Ruhumu canlı tutmaya yetecek denli mutluluk diliyorum. Yaşamda ki en küçük zevklerin daha büyükmüş gibi algılanmasına yetecek denli acı diliyorum. İsteklerini tatmin etmeye yetecek denli kazanç diliyorum. Sahip olduğu her şeyi takdir etmene yatacak denli kayıp diliyorum. Son “Elveda”yıanlatmaya yetecek denli “Merhaba” diliyorum.
Hepsi Yürekten Gelmeli
Çok çalışmak diye bir şey vardır.
Sanki hiç paraya gereksinim
yokmuş gibi şarkı söylemelisin,
Hiç incinmeyecekmişsin gibi sevmeli,
Hiç kimse görmüyormuş gibi dans etmelisin,
Hepsi yürekten gelmeli
Gerçekten işe yaramasını istiyorsan…
Richard Leigh Susannah Clark
Sevginin sıcaklığını anlatan bir öykü:
İçeriden Açılan Kapı
“Kâinatın Işığı” adı verilen tablo Londra Kraliyet Akademisinde sergileniyordu. İngiltere’de 18.yüzyılın ünlü ressamlarından olan William Holman Hunt’un bu tablosunda gece elinde bir fenerle bahçede duran filozof görünüşlü bir adam vardı. Adam bir eliyle feneri tutuyor, diğeri ile kapıya vuruyor ve içeriden bir cevap bekler halde duruyordu.

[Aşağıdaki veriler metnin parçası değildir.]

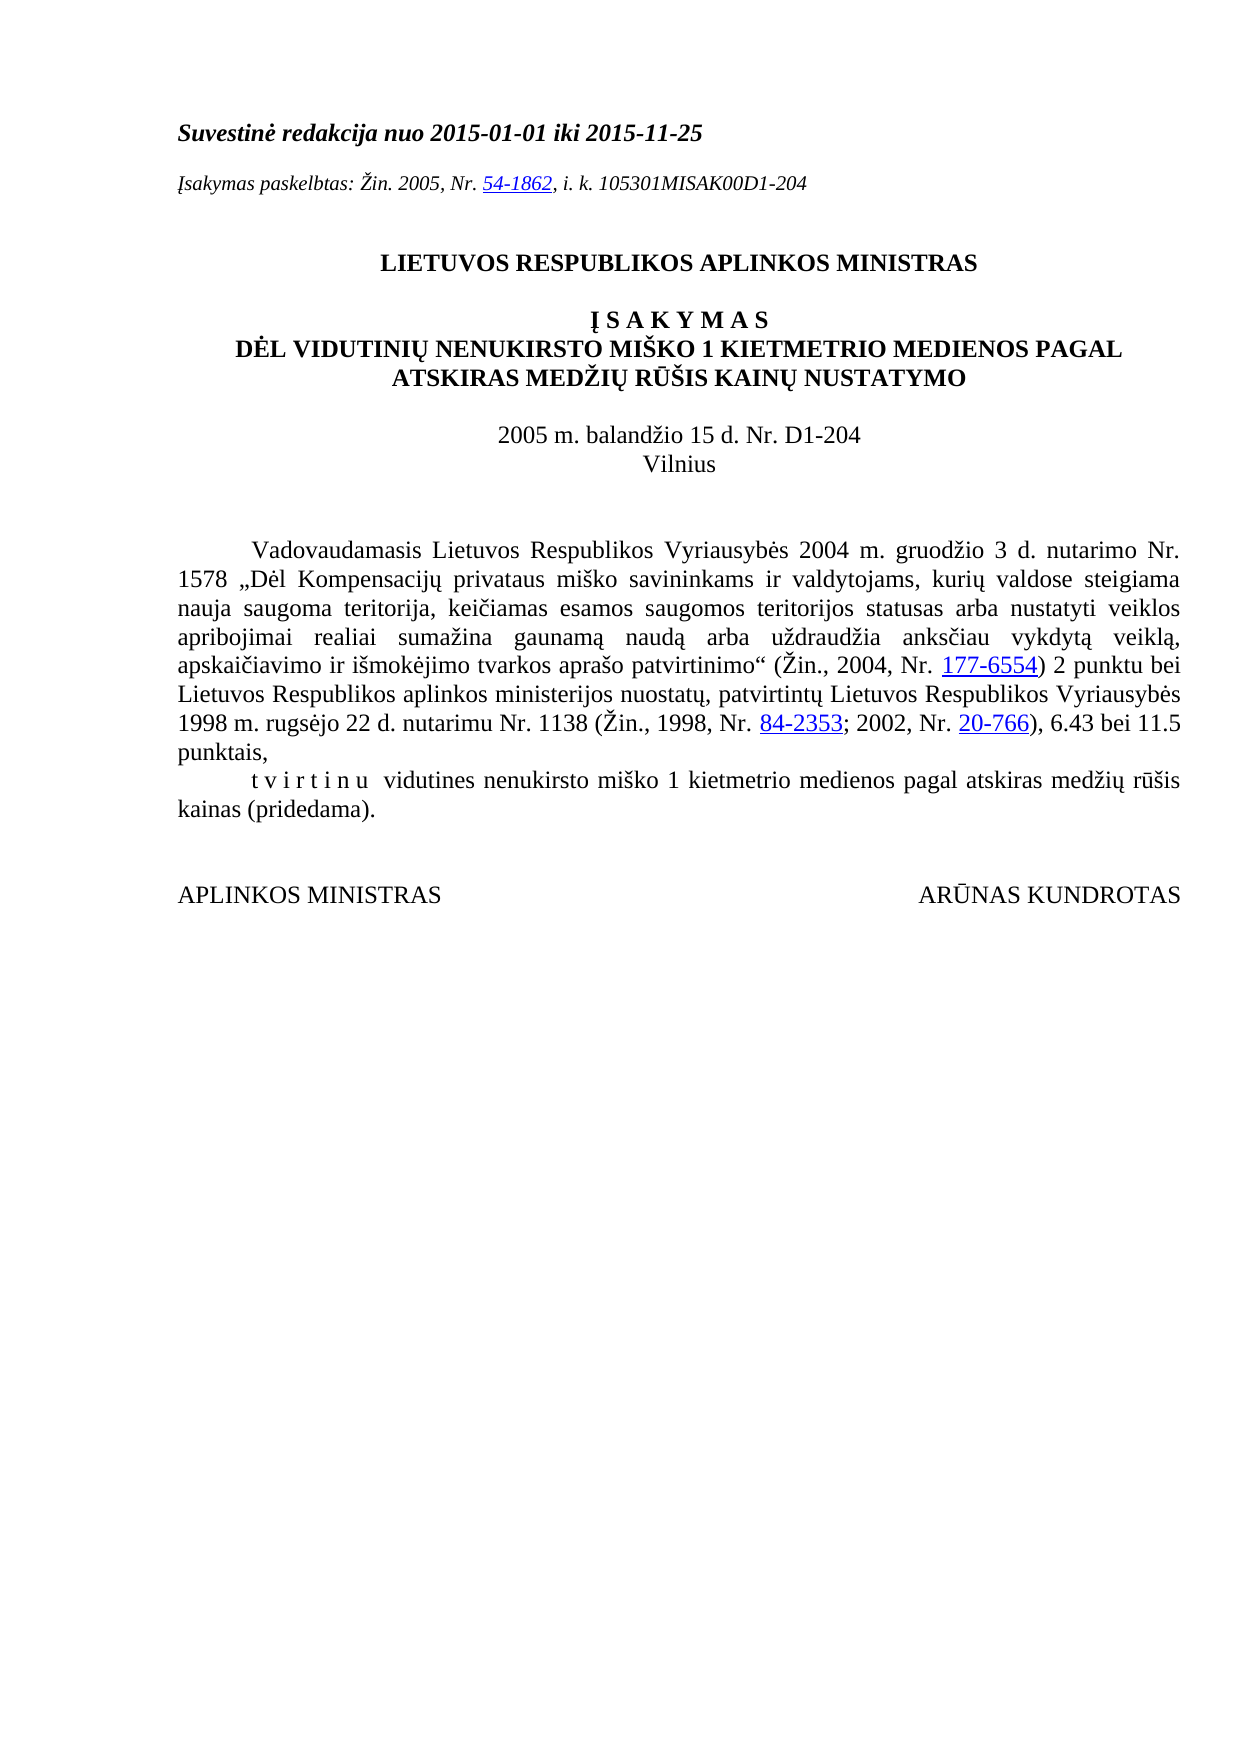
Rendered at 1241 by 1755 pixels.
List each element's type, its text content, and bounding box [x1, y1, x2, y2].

text Vilnius [177, 449, 1181, 478]
text 2005 m. balandžio 15 d. Nr. D1-204 [177, 420, 1181, 449]
text Suvestinė redakcija nuo 2015-01-01 iki 2015-11-25 [177, 118, 1181, 147]
text Vadovaudamasis Lietuvos Respublikos Vyriausybės 2004 m. gruodžio 3 d. nutarimo Nr. 1578 „Dėl Kompensacijų privataus miško savininkams ir valdytojams, kurių valdose steigiama nauja saugoma teritorija, keičiamas esamos saugomos teritorijos statusas arba nustatyti veiklos apribojimai realiai sumažina gaunamą naudą arba uždraudžia anksčiau vykdytą veiklą, apskaičiavimo ir išmokėjimo tvarkos aprašo patvirtinimo“ (Žin., 2004, Nr. 177-6554) 2 punktu bei Lietuvos Respublikos aplinkos ministerijos nuostatų, patvirtintų Lietuvos Respublikos Vyriausybės 1998 m. rugsėjo 22 d. nutarimu Nr. 1138 (Žin., 1998, Nr. 84-2353; 2002, Nr. 20-766), 6.43 bei 11.5 punktais, [177, 535, 1181, 765]
text tvirtinu vidutines nenukirsto miško 1 kietmetrio medienos pagal atskiras medžių rūšis kainas (pridedama). [177, 765, 1181, 823]
text LIETUVOS RESPUBLIKOS APLINKOS MINISTRAS [177, 248, 1181, 277]
text Į S A K Y M A S [177, 305, 1181, 334]
text Aplinkos Ministras Arūnas Kundrotas [177, 880, 1181, 909]
text DĖL VIDUTINIŲ NENUKIRSTO MIŠKO 1 KIETMETRIO MEDIENOS PAGAL ATSKIRAS MEDŽIŲ RŪŠIS KAINŲ NUSTATYMO [177, 334, 1181, 392]
text Įsakymas paskelbtas: Žin. 2005, Nr. 54-1862, i. k. 105301MISAK00D1-204 [177, 171, 1181, 195]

Tabloyu inceleyen bir sanat eleştirmeni Hunt’a döndü:
“Güzel bir tablo doğrusu ama anlamını bir türlü kavrayamadım” dedi.
“Adamın vurduğu kapı hiç açılmayacak mı? Kapı kolu çizmeyi unutmuşunuz da…
Hunt gülümsedi: “Adam sıradan bir kapıya vurmuyor ki…dedi ve tablosunun anlamına açıkladı. “Bu kapı, insan kalbini simgeliyor. Ancak içeriden açabildiğin için dışında kola gereksinim yoktur.”